DEPOSITIONAL SETTING AND PALEOECOLOGICAL SIGNIFICANCE OF A NEW SAUROPOD BONEBED IN THE JAVELINA FORMATION (CRETACEOUS) OF BIG BEND NATIONAL PARK, TEXAS
Alamosaurus is the only taxon recorded from this site. Based on the number of femora, there are at least three individuals represented. Comparison of limb element length of specimens from this site with those of adults shows these juveniles are approximately 50%-60% adult size, or approximately 10 to 13 meters long. Outcrop pattern is poor in this area but the current stratigraphic approximation is that this site is 60 meters above the contact with the underlying Aguja Formation.
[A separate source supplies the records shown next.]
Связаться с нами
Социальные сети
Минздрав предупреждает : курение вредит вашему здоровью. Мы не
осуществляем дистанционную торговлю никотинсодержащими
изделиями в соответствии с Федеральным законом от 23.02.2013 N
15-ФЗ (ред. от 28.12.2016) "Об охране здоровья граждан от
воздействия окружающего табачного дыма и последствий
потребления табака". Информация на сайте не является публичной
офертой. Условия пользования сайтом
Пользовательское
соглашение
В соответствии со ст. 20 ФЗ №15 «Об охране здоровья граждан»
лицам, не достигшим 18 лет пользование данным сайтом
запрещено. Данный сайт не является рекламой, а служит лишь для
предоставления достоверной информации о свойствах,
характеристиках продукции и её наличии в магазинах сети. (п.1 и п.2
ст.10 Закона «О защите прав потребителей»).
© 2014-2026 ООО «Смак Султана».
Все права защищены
The site of deposition is an approximately 67 million -year-old lake bed. Abundant charophyte fossils indicate deposition in shallow, relatively clear, alkaline waters. The lake bottom was fine mud. Bones are dispersed through a two meter interval but are concentrated along the base of the unit. Many limb bones have high angle plunges that in some extreme instances approach vertical. This bone orientation pattern, the contorted nature of the entombing sediments, and the suggestion of large sauropod footprints at the upper contact of the bone-bearing unit suggests that this site experienced bioturbation (dinoturbation) probably by adults sauropods.